Tuvalet, milattan önce dahi kullanılan, genelde beyazı tercih edilen ve normal bir mekanda olmazsa olmazlar arasına girmekle birlikte erkek kampüsünden kız kampüsüne çevrilen bir yerde ilk değiştirilmesi gereken eşyalardan biridir. Ne var ki harikulade sıfatının önünde çokça kullanıldığı okulumda tuvaletlerin önüne de aynı sıfatı getirmek oldukça mümkün (!) Söz konusu eşyaya ne kadar uzun baktığımı bir hayli kızgın olduğunu anladığım kişinin kapıyı çalmasıyla fark ettim. Yanlız olduğum bu odaya birinin daha eklenmesini istemiyordum. Yaz aylarında saatlerce tek başıma müzik dinlediğim ve kitap okuduğum evim beni yeterince mutlu ediyordu.
Yıldızların ışıktısını sabaha kadar çıkıp izleyebileceğim verandamızın kiremitlerinden gelen her seferinde bacaklarımı boyamasına alışkın olduğum kırmızı renk, kapıyı açtığımda gördüğüm yüzle aynı tondaydı. Yine de ilk dikkatimi çeken sabah güneşi kadar sarı gözler ve bronz teniyle oluşturduğu hoş tezat oldu. Benden bir baş uzuncaydı. Saçları verdiği soluklarla alnından uçuyor nefes alırken hafif süzülüşlerle oldukları yere geri dönüyorlardı. Ellerini saçlarına götürüp kaldırdı ve göz göze gelmemizle yüzüne aptal bir sırıtış yerleşti. Ağzının kenarında oluşan küçük gamzesi belli oldu ve ardından ağzını açmasıyla anın bütün muhteşemliği bozuldu.

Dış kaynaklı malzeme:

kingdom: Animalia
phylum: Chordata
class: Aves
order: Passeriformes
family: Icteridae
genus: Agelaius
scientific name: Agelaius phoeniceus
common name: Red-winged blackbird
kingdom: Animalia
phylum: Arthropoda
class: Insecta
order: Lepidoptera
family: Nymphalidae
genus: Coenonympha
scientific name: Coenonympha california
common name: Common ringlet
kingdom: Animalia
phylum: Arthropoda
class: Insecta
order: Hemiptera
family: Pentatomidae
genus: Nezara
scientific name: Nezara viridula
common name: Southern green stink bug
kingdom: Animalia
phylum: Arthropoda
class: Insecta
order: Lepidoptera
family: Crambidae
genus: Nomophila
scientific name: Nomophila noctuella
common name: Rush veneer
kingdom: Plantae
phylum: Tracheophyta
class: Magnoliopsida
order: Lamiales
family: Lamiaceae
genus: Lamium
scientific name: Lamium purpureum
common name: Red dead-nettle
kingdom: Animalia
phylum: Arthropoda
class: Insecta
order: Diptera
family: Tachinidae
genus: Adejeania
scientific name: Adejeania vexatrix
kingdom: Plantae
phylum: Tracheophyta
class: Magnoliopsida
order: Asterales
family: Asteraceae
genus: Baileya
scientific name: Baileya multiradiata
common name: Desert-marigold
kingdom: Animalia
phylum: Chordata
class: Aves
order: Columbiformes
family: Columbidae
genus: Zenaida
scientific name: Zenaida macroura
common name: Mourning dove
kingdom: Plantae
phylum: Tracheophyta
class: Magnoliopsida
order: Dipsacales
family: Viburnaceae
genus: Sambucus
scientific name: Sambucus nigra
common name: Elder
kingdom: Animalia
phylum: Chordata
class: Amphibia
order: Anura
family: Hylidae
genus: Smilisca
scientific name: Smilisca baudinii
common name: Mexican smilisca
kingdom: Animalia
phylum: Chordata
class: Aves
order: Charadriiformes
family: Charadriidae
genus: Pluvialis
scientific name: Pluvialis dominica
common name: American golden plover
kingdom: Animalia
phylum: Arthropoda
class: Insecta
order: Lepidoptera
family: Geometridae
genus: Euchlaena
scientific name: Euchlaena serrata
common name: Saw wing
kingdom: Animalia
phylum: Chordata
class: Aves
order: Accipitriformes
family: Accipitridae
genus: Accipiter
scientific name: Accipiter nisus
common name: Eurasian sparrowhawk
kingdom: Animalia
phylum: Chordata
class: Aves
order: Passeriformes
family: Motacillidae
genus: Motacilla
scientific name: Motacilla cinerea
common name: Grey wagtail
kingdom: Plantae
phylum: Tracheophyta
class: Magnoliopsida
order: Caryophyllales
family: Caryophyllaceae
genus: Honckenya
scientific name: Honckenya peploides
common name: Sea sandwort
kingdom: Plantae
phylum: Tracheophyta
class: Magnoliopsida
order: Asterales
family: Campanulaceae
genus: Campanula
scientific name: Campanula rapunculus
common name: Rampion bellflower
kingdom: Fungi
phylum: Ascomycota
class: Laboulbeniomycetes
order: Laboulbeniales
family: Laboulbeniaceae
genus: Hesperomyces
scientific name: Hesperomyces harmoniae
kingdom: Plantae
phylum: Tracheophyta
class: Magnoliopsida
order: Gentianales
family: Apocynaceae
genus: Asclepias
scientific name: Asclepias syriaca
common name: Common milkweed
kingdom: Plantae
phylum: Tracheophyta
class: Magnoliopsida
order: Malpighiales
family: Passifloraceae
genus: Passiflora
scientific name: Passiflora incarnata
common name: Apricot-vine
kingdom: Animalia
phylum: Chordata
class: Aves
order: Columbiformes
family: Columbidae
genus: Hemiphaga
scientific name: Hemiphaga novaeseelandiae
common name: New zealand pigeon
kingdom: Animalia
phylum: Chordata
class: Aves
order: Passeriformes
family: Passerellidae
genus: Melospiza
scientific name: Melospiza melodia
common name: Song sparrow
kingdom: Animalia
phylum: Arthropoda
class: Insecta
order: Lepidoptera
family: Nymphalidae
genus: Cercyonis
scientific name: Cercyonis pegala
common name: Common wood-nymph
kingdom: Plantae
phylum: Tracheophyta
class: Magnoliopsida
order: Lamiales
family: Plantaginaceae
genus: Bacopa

"Önümden çekilecek misin?"
Bir an afalladım. O güzelim kiremit renginin yüzümü boyadığını hissediyordum. Ama ciddiyetimden ödün vermeyerek önüne doğru onu durdurmak istercesine bir adım attım.
"Bu bloğun kızlara ait olduğunu sanıyordum."
"Vay canına."
"Dalga geçmeyi keser misin."
"Sen de önümden çekilsen diyorum, elimdekileri bırakıp gideceğim."
Bir iç çekip kapıyı sonuna kadar açtıktan sonra zafer kazanmışçasına bir bakış attı. Yanımdan geçerken hissettiğim o hafif esinti ve çam kokusu titrememe neden olsada arkasından odaya girdim. İki kişinin yan yana sığamayacağı küçük balkondan pencerelerini kapatmaya tenezzül etmediğim için perdeleri uçuşturan rüzgar uğuldayarak giriyor, dışarıdaki gürültünün bir kısmı bununla içeri giriyordu. Sonunda elindeki valizleri bırakarak doğruldu.
"Fosforlu yeşili severim"
Ben de green day in albüm kapağındaki yeşili ve yaz çilekleriyle yapılan turtanın pembe rengini seviyordum fakat bunları yeni karşılaştığım bir insana durduk yere söylemeyecek kadar bilinçliydim.
Geniş omuzları giydiği bol tişörtün altından dahi belli oluyor daha önce hiç yaşamadığım bir aptallığı yaşatıyordu. Kendimi toplamam gerektiğini hissetmem çok uzun sürmedi. Tam bunun umrumda olmadığını söyleyecekken gözlerinin az önce takıldığı yeri fark ettim ve lavaboya neden girdiğim aklıma geldi.
"Aman Tanrım!"
Koşarak lavaboya gittim ve ince tişörtümü üstüme geçirdim. Geldiğimde pencere kenarındaki yatağa yüzüstü uzanmış, kollarını başının altına kelebek olacak şekilde yaslamış gülüyordu. Utançtan kıpkırmızı olmamış olmayı dileyerek içeri girdim.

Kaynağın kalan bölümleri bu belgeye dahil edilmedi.